И он дал Йоханне уцелевшего кавалера, а Кнуду – треснувшую девицу. Рассказ, однако, так подействовал на детей, что они не могли решиться съесть влюблённую парочку.
На другой день они отправились с коврижками на кладбище; церковные стены были густо обвиты и летом и зимою чудеснейшим плющом – словно зелёный ковёр был повешен! Дети положили коврижки на травку, на самое солнышко, и рассказали толпе ребятишек историю немой любви, которая никуда не годится, то есть любовь, а не история. История-то была прелестна, все согласились с этим и поглядели на медовую парочку, но… куда же девалась девица? Её съел под шумок один из больших мальчиков – вот какой злой! Дети поплакали о девице, а потом – верно, из жалости к бедному одинокому кавалеру – съели и его, но самой истории не забыли.
Кнуд и Йоханна были неразлучны, играли то под бузиною, то под ивою, и девочка распевала своим серебристым, звонким, как колокольчик, голоском прелестные песенки. У Кнуда слуха не было никакого, зато он твёрдо помнил слова песни – всё-таки хоть что-нибудь! Горожане останавливались послушать Йоханну; особенно же восхищалась её голосом жена торговца скобяными изделиями.
– Соловьиное горлышко у этой малютки! – говорила она.
Да, славные то были денёчки, но не вечно было им длиться!.. Соседям пришлось расстаться: мать Йоханны умерла, отец собирался жениться в Копенгагене на другой и, кстати, рассчитывал пристроиться там посыльным при одном учреждении – должность, как говорили, была очень доходная. Соседи расстались со слезами; особенно плакали дети, но старики обещали писать друг другу по крайней мере раз в год. Кнуда отдали в учение к сапожнику – не пристало такому большому мальчику слоняться без дела! А потом его и конфирмовали[3].
Как хотелось ему в этот торжественный день отправиться в Копенгаген, повидать Йоханну! Но, конечно, он не отправился ни в этот день, ни потом, хотя Копенгаген и лежит всего в пяти милях от Кёге и в ясную тихую погоду через залив видны были столичные башни. В день же конфирмации Кнуд ясно видел даже золотой купол собора Богоматери.
Ах, как он скучал по Йоханне! А вспоминала ли о нём она?

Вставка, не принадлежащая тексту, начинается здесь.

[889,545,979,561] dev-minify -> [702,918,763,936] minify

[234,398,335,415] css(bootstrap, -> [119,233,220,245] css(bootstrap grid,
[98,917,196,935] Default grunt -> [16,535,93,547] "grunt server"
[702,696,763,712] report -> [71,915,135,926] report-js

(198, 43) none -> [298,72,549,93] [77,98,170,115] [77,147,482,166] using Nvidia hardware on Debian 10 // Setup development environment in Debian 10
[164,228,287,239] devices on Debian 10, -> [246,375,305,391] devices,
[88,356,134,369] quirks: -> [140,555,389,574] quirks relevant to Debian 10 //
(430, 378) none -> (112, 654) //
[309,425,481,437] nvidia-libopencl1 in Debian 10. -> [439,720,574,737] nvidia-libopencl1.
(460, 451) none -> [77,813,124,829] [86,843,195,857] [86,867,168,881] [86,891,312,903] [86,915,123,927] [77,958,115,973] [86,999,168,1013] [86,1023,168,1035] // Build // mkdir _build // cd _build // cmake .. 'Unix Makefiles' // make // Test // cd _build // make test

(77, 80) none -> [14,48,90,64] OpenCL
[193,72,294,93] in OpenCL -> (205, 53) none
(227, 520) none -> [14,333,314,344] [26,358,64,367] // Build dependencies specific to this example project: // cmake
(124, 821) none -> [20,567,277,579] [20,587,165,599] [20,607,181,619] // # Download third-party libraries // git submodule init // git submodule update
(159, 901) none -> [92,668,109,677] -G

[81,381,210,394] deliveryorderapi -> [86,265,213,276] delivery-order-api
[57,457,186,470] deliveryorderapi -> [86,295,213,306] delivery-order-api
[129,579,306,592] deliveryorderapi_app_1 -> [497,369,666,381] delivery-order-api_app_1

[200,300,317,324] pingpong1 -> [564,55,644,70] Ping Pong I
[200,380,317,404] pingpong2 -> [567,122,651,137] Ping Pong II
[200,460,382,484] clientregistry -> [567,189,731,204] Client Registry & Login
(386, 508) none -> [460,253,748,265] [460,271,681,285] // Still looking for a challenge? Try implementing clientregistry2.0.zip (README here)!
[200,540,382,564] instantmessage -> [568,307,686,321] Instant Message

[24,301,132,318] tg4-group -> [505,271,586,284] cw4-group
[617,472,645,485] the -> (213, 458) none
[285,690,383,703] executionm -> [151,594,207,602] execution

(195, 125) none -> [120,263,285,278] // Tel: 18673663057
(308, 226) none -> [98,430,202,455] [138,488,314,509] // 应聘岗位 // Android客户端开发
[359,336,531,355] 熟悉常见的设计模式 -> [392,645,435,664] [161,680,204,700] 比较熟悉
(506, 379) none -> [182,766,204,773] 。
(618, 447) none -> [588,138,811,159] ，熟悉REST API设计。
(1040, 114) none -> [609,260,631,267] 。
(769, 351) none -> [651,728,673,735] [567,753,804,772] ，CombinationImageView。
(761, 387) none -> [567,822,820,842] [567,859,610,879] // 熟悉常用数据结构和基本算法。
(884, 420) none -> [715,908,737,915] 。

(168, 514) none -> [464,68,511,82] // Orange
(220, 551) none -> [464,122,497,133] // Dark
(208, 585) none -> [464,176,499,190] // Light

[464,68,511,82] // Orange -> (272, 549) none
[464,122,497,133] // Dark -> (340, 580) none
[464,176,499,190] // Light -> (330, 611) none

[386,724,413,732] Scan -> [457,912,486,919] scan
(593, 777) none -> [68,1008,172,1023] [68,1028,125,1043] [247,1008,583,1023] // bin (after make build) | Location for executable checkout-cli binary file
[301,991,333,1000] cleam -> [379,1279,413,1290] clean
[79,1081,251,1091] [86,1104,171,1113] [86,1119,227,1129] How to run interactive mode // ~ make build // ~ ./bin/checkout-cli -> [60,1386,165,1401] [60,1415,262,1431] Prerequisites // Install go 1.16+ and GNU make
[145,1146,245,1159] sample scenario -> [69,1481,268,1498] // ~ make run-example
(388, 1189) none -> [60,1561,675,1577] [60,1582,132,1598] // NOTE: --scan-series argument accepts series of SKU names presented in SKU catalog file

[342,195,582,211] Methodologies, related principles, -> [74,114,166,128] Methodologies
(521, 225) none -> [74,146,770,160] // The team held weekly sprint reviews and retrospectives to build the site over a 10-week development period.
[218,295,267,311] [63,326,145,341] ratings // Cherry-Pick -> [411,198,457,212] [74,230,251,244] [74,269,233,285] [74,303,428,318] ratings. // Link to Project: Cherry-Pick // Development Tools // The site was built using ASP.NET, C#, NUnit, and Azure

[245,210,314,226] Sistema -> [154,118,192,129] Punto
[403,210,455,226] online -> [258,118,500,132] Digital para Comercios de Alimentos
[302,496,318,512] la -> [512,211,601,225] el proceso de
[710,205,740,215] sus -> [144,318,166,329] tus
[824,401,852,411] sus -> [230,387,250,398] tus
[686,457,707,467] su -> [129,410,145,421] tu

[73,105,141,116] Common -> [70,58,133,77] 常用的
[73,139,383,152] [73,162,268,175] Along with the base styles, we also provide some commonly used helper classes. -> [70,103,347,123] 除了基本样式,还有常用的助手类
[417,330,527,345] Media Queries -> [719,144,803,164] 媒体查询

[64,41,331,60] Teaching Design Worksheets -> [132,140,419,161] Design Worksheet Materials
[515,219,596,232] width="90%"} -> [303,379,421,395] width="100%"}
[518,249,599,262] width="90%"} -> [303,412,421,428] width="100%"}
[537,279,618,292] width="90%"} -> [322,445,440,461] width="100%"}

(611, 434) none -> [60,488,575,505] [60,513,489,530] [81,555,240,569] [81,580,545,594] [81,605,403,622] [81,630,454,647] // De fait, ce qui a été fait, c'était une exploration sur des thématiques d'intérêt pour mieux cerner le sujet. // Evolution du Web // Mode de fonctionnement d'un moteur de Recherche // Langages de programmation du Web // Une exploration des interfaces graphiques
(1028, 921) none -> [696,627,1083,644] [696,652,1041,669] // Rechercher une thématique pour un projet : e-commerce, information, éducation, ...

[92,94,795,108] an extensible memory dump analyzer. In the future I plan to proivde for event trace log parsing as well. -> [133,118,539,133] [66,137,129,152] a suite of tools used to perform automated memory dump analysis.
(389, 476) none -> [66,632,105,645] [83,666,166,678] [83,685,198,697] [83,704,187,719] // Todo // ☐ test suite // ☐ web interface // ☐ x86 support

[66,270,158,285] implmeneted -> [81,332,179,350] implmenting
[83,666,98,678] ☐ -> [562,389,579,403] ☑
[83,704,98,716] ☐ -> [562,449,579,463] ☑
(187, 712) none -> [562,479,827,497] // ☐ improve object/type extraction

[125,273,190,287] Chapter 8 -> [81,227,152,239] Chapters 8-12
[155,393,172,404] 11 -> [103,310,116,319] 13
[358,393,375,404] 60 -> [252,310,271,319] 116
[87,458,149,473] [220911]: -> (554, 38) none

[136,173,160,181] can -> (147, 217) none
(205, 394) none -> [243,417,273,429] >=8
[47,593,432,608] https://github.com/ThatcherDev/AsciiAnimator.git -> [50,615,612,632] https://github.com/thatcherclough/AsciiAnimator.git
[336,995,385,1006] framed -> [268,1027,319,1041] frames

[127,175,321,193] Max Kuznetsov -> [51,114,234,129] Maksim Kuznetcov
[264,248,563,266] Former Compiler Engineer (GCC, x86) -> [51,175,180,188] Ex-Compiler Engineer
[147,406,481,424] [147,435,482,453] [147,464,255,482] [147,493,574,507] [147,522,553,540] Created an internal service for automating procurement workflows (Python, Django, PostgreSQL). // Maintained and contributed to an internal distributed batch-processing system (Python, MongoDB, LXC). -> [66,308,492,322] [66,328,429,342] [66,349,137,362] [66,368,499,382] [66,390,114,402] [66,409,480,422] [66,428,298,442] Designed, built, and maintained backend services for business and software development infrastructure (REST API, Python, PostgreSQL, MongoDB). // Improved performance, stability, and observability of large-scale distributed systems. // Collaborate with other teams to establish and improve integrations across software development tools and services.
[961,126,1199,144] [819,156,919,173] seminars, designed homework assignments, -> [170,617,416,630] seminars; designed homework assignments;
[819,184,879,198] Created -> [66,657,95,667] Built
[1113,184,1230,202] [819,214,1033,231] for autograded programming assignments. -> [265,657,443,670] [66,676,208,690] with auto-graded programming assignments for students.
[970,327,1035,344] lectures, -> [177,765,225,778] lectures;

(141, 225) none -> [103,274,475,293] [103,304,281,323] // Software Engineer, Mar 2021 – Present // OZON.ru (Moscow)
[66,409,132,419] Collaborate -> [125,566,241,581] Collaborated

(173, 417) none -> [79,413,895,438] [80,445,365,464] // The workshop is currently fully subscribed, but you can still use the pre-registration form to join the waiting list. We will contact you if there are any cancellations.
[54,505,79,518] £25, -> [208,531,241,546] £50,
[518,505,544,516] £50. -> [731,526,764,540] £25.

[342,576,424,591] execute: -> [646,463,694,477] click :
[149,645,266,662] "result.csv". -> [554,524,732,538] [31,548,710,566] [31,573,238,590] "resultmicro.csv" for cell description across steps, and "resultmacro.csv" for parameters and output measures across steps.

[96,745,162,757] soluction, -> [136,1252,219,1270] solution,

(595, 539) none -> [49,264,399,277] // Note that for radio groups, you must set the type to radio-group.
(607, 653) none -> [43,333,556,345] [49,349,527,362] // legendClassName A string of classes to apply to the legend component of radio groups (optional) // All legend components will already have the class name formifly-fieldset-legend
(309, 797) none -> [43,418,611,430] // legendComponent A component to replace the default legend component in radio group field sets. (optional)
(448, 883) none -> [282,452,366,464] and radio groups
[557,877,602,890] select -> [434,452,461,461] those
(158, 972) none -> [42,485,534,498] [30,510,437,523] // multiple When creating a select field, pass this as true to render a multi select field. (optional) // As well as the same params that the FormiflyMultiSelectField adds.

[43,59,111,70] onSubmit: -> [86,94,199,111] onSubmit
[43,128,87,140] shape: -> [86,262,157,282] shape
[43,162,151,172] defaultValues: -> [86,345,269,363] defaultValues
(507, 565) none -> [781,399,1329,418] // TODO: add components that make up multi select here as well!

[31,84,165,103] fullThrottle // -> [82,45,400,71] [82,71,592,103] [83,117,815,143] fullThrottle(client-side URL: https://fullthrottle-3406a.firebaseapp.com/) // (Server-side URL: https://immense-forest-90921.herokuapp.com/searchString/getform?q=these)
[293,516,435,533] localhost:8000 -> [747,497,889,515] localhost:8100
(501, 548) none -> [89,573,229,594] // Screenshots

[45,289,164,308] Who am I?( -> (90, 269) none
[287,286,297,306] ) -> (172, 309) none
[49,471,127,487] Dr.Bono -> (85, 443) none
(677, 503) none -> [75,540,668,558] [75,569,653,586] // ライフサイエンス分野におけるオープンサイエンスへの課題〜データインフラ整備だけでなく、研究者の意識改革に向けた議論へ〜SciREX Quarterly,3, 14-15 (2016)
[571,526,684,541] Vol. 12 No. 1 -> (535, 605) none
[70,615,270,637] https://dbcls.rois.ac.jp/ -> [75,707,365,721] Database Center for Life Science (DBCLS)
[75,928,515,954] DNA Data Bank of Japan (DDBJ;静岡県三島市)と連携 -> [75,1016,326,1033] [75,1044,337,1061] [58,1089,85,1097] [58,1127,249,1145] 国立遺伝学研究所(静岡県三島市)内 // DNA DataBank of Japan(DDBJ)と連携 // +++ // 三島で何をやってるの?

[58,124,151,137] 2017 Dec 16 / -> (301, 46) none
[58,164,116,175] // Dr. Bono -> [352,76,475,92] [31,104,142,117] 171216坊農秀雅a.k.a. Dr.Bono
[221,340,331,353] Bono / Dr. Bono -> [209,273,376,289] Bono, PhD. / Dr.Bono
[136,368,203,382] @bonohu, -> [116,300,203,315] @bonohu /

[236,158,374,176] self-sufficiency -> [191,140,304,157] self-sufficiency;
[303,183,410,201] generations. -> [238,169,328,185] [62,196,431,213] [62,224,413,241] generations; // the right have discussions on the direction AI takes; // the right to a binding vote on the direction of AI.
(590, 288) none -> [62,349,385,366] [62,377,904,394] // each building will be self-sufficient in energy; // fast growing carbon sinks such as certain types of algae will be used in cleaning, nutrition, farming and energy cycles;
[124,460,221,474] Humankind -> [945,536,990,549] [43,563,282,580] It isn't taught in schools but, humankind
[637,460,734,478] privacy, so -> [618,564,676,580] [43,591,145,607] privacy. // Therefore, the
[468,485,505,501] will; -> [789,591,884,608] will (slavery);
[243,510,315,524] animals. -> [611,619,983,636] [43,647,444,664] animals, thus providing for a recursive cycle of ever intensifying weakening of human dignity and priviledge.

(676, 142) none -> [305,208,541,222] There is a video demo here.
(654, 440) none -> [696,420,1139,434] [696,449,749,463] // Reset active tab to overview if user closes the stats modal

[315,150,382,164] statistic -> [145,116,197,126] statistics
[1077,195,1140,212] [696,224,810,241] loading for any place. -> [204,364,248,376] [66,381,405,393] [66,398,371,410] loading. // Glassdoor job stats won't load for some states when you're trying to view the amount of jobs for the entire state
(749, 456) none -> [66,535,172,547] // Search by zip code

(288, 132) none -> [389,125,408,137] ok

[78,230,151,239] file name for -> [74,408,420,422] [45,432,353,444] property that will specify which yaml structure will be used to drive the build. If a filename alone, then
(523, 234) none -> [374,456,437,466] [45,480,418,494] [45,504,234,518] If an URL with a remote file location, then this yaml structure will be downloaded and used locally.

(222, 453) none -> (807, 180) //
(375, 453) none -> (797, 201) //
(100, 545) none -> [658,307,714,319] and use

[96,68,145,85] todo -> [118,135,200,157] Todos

Да! К Рождеству родители Кнуда получили письмо от её отца. В нём говорилось, что в Копенгагене им повезло и что серебряный голосок Йоханны сулит ей большое счастье. Она была уже принята в театр, где поют, и даже зарабатывала кое-что. Из заработка своего она и посылала дорогим соседям на рождественские удовольствия целый риксдалер[4]! Пусть в Кёге выпьют за её здоровье! В письме была и собственноручная приписка Йоханны: «Дружеский привет Кнуду!»
Все плакали от радости. У Кнуда только и дум было, что о Йоханне, а теперь выходило, что и она о нём думает! И вот чем ближе подходил срок его учению, тем яснее становилось, что он любит Йоханну; значит, она должна стать его женою! При этой мысли всё лицо его озарялось улыбкой, и он ещё усерднее продёргивал дратву, в то время как нога натягивала ремень. Он проколол себе шилом палец и даже не заметил! Уж он-то не будет молчать, как те коврижки, – их история научила его кое-чему.
И вот он подмастерье. Теперь – котомку на спину и марш в первый раз в жизни в Копенгаген! У него уже был там на примете один мастер. Вот Йоханна-то удивится и обрадуется ему! Ей уже теперь семнадцать лет, а ему девятнадцать.
Кнуд хотел было тут же, в Кёге, запастись золотым колечком для неё, да потом сообразил, что в Копенгагене можно купить получше. Простившись со стариками родителями, он бодро зашагал по дороге; пора стояла осенняя: дождь, непогода, листья с деревьев так и сыпались. Усталый, промокший до костей, добрался наконец Кнуд до столицы и до нового хозяина.